Below is a listing. Write out exactly its lines between the one holding "The number and" and the one holding "Application code should", inclusive.

(Beginning of Data)

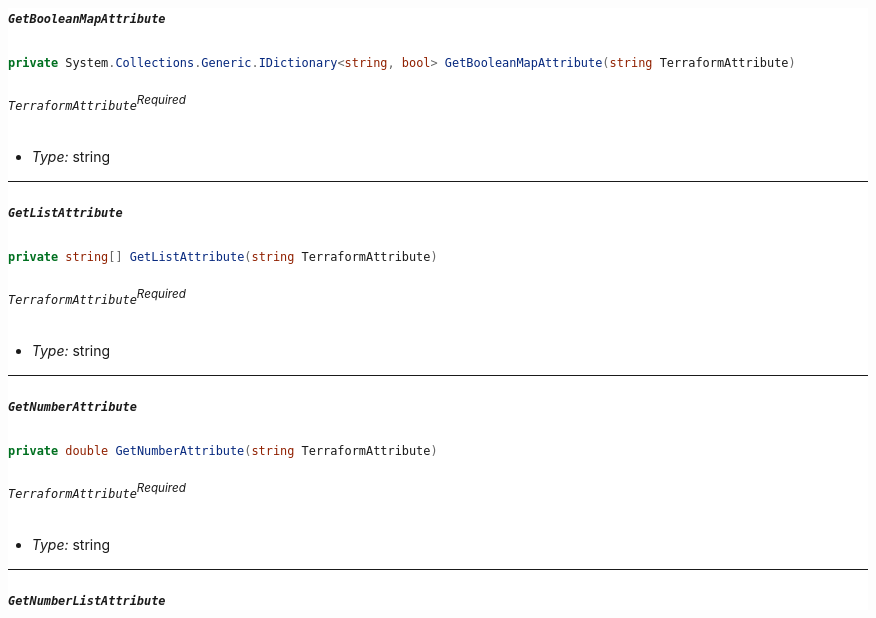 ##### `GetBooleanMapAttribute` <a name="GetBooleanMapAttribute" id="rhizo-co-terraform-provider-oci.dataOciDatabaseMaintenanceRun.DataOciDatabaseMaintenanceRun.getBooleanMapAttribute"></a>

```csharp
private System.Collections.Generic.IDictionary<string, bool> GetBooleanMapAttribute(string TerraformAttribute)
```

###### `TerraformAttribute`<sup>Required</sup> <a name="TerraformAttribute" id="rhizo-co-terraform-provider-oci.dataOciDatabaseMaintenanceRun.DataOciDatabaseMaintenanceRun.getBooleanMapAttribute.parameter.terraformAttribute"></a>

- *Type:* string

---

##### `GetListAttribute` <a name="GetListAttribute" id="rhizo-co-terraform-provider-oci.dataOciDatabaseMaintenanceRun.DataOciDatabaseMaintenanceRun.getListAttribute"></a>

```csharp
private string[] GetListAttribute(string TerraformAttribute)
```

###### `TerraformAttribute`<sup>Required</sup> <a name="TerraformAttribute" id="rhizo-co-terraform-provider-oci.dataOciDatabaseMaintenanceRun.DataOciDatabaseMaintenanceRun.getListAttribute.parameter.terraformAttribute"></a>

- *Type:* string

---

##### `GetNumberAttribute` <a name="GetNumberAttribute" id="rhizo-co-terraform-provider-oci.dataOciDatabaseMaintenanceRun.DataOciDatabaseMaintenanceRun.getNumberAttribute"></a>

```csharp
private double GetNumberAttribute(string TerraformAttribute)
```

###### `TerraformAttribute`<sup>Required</sup> <a name="TerraformAttribute" id="rhizo-co-terraform-provider-oci.dataOciDatabaseMaintenanceRun.DataOciDatabaseMaintenanceRun.getNumberAttribute.parameter.terraformAttribute"></a>

- *Type:* string

---

##### `GetNumberListAttribute` <a name="GetNumberListAttribute" id="rhizo-co-terraform-provider-oci.dataOciDatabaseMaintenanceRun.DataOciDatabaseMaintenanceRun.getNumberListAttribute"></a>
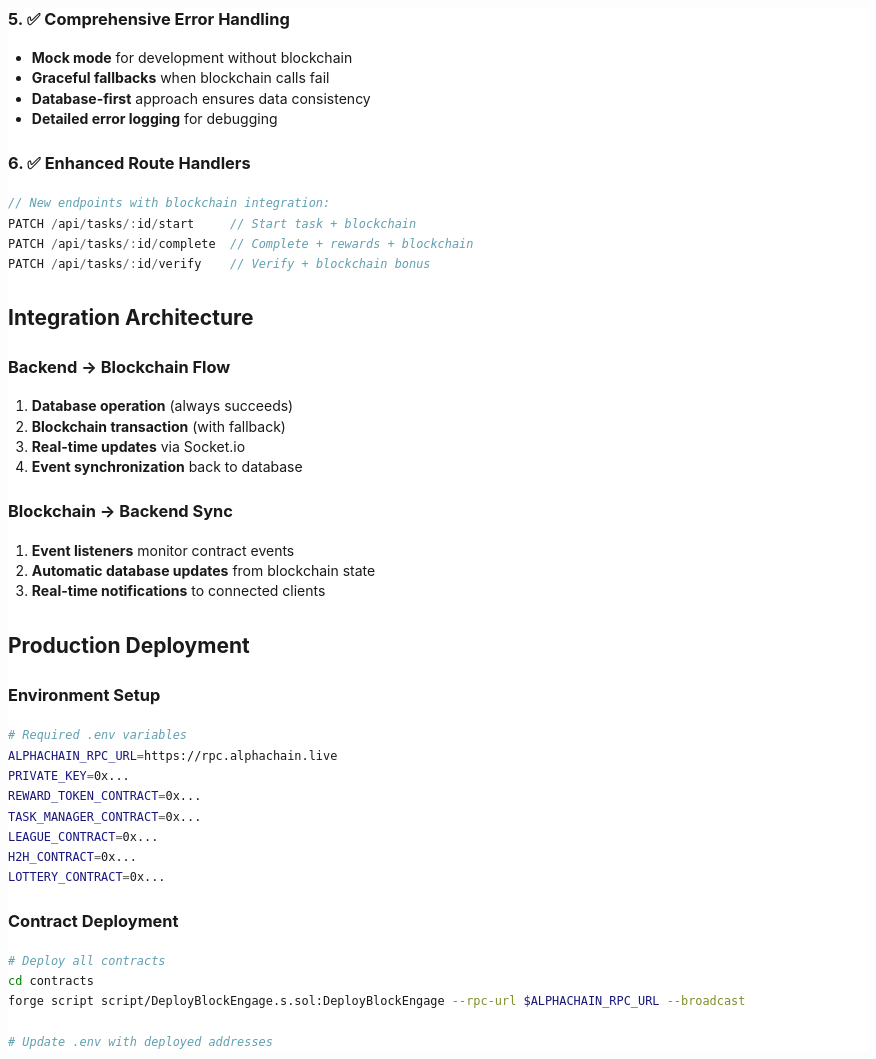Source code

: ### **5. ✅ Comprehensive Error Handling**
- **Mock mode** for development without blockchain
- **Graceful fallbacks** when blockchain calls fail
- **Database-first** approach ensures data consistency
- **Detailed error logging** for debugging

### **6. ✅ Enhanced Route Handlers**
```javascript
// New endpoints with blockchain integration:
PATCH /api/tasks/:id/start     // Start task + blockchain
PATCH /api/tasks/:id/complete  // Complete + rewards + blockchain
PATCH /api/tasks/:id/verify    // Verify + blockchain bonus
```

## **Integration Architecture**

### **Backend → Blockchain Flow**
1. **Database operation** (always succeeds)
2. **Blockchain transaction** (with fallback)
3. **Real-time updates** via Socket.io
4. **Event synchronization** back to database

### **Blockchain → Backend Sync**
1. **Event listeners** monitor contract events
2. **Automatic database updates** from blockchain state
3. **Real-time notifications** to connected clients

## **Production Deployment**

### **Environment Setup**
```bash
# Required .env variables
ALPHACHAIN_RPC_URL=https://rpc.alphachain.live
PRIVATE_KEY=0x...
REWARD_TOKEN_CONTRACT=0x...
TASK_MANAGER_CONTRACT=0x...
LEAGUE_CONTRACT=0x...
H2H_CONTRACT=0x...
LOTTERY_CONTRACT=0x...
```

### **Contract Deployment**
```bash
# Deploy all contracts
cd contracts
forge script script/DeployBlockEngage.s.sol:DeployBlockEngage --rpc-url $ALPHACHAIN_RPC_URL --broadcast

# Update .env with deployed addresses
```
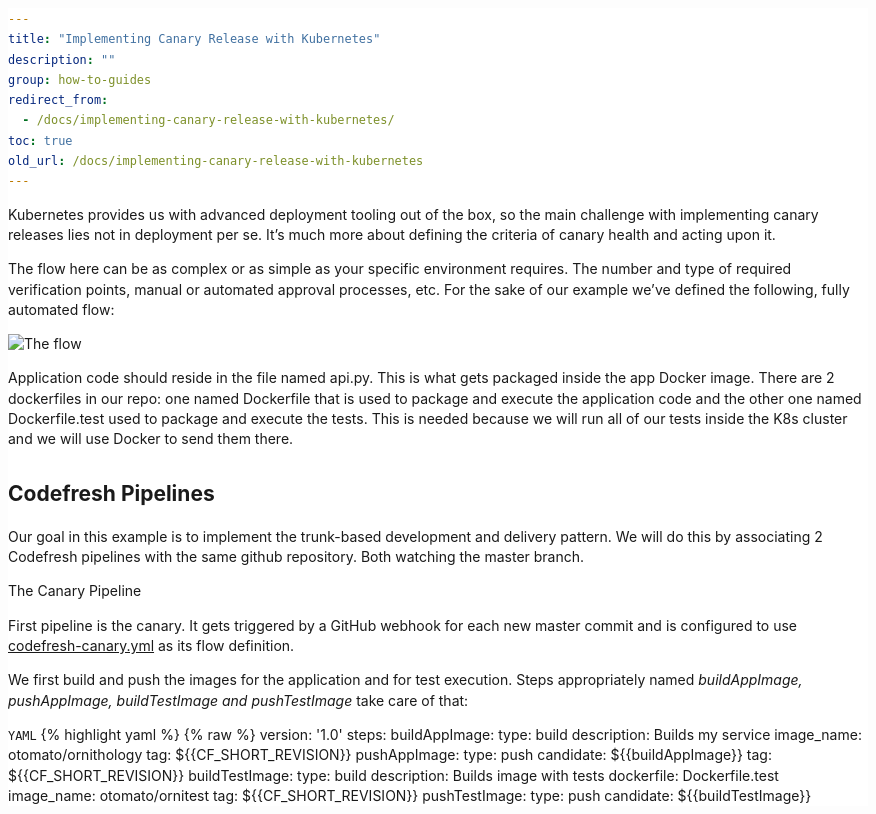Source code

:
 ```yaml
---
title: "Implementing Canary Release with Kubernetes"
description: ""
group: how-to-guides
redirect_from:
  - /docs/implementing-canary-release-with-kubernetes/
toc: true
old_url: /docs/implementing-canary-release-with-kubernetes
---
```

Kubernetes provides us with advanced deployment tooling out of the box, so the main challenge with implementing canary releases lies not in deployment per se. It’s much more about defining the criteria of canary health and acting upon it.

The flow here can be as complex or as simple as your specific environment requires.
The number and type of required verification points, manual or automated approval processes, etc.
For the sake of our example we’ve defined the following, fully automated flow:

![The flow](https://raw.githubusercontent.com/Codefresh-Examples/Examples/master/canary-release/images/flow.png)

Application code should reside in the file named api.py. This is what gets packaged inside the app Docker image.
There are 2 dockerfiles in our repo: one named Dockerfile that is used to package and execute the application code and the other one named Dockerfile.test used to package and execute the tests. This is needed because we will run all of our tests inside the K8s cluster and we will use Docker to send them there.

## Codefresh Pipelines

Our goal in this example is to implement the trunk-based development and delivery pattern. We will do this by associating 2 Codefresh pipelines with the same github repository. Both watching the master branch.

The Canary Pipeline

First pipeline is the canary. It gets triggered by a GitHub webhook for each new master commit and is configured to use [codefresh-canary.yml](https://github.com/Codefresh-Examples/Examples/blob/master/canary-release/codefresh-canary.yml) as its flow definition.

We first build and push the images for the application and for test execution. Steps appropriately named _buildAppImage, pushAppImage, buildTestImage and pushTestImage_ take care of that:

  `YAML`
{% highlight yaml %}
{% raw %}
version: '1.0'
steps:
  buildAppImage:
    type: build
    description: Builds my service
    image_name: otomato/ornithology
    tag: ${{CF_SHORT_REVISION}}
  pushAppImage:
    type: push
    candidate: ${{buildAppImage}}
    tag: ${{CF_SHORT_REVISION}}
  buildTestImage:
    type: build
    description: Builds image with tests
    dockerfile: Dockerfile.test
    image_name: otomato/ornitest
    tag: ${{CF_SHORT_REVISION}}
  pushTestImage:
    type: push
    candidate: ${{buildTestImage}}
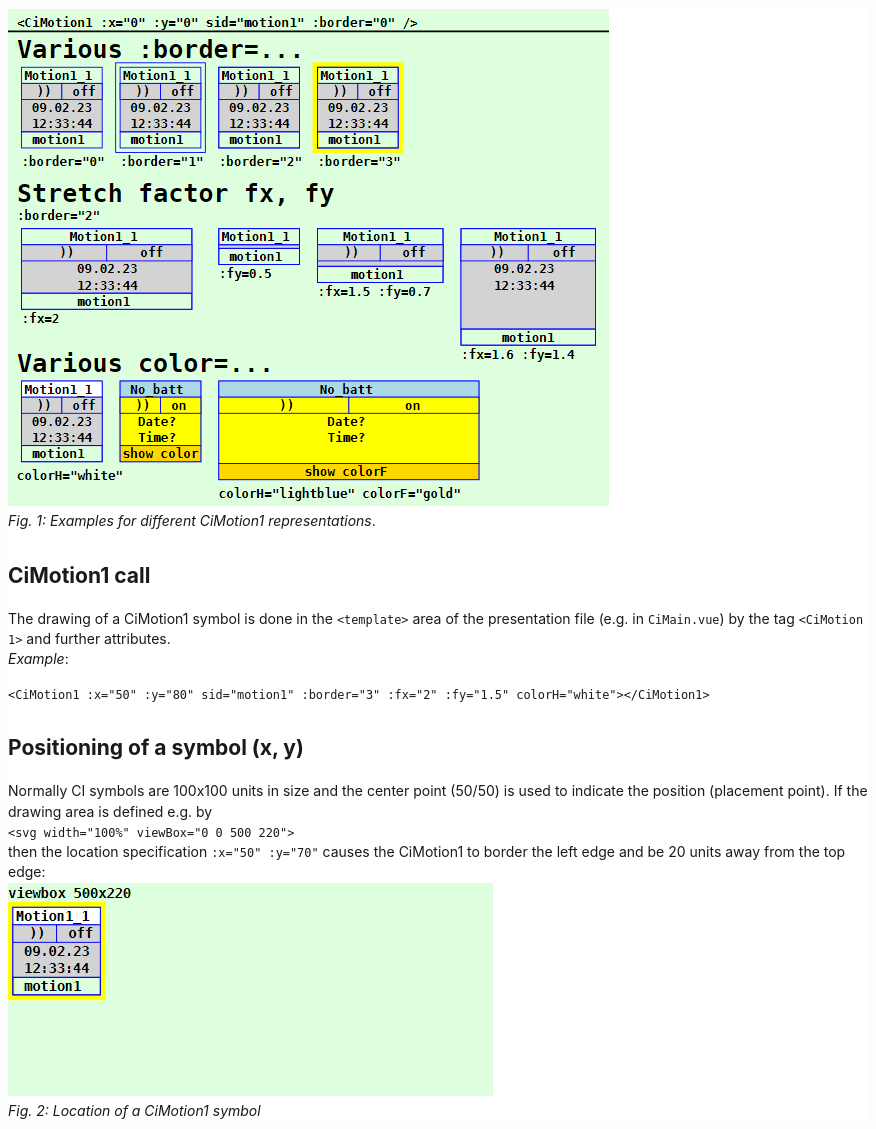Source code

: ![CiMotion1 variants](./images/vuex180_all_motion1.png "CiMotion1 variants")   
_Fig. 1: Examples for different CiMotion1 representations_.   

## CiMotion1 call
The drawing of a CiMotion1 symbol is done in the `<template>` area of the presentation file (e.g. in `CiMain.vue`) by the tag `<CiMotion1>` and further attributes.   
_Example_:   
```   
<CiMotion1 :x="50" :y="80" sid="motion1" :border="3" :fx="2" :fy="1.5" colorH="white"></CiMotion1>
```   

## Positioning of a symbol (x, y)
Normally CI symbols are 100x100 units in size and the center point (50/50) is used to indicate the position (placement point). If the drawing area is defined e.g. by   
`<svg width="100%" viewBox="0 0 500 220">`   
then the location specification `:x="50" :y="70"` causes the CiMotion1 to border the left edge and be 20 units away from the top edge:   
![location of a CiMotion1](./images/vuex180_motion1_location1.png "location of a CiMotion1")   
_Fig. 2: Location of a CiMotion1 symbol_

(End of Data)

» Solved exercise
The number and type of required verification points, manual or automated approval processes, etc.
For the sake of our example we’ve defined the following, fully automated flow:

![The flow](https://raw.githubusercontent.com/Codefresh-Examples/Examples/master/canary-release/images/flow.png)

Application code should reside in the file named api.py. This is what gets packaged inside the app Docker image.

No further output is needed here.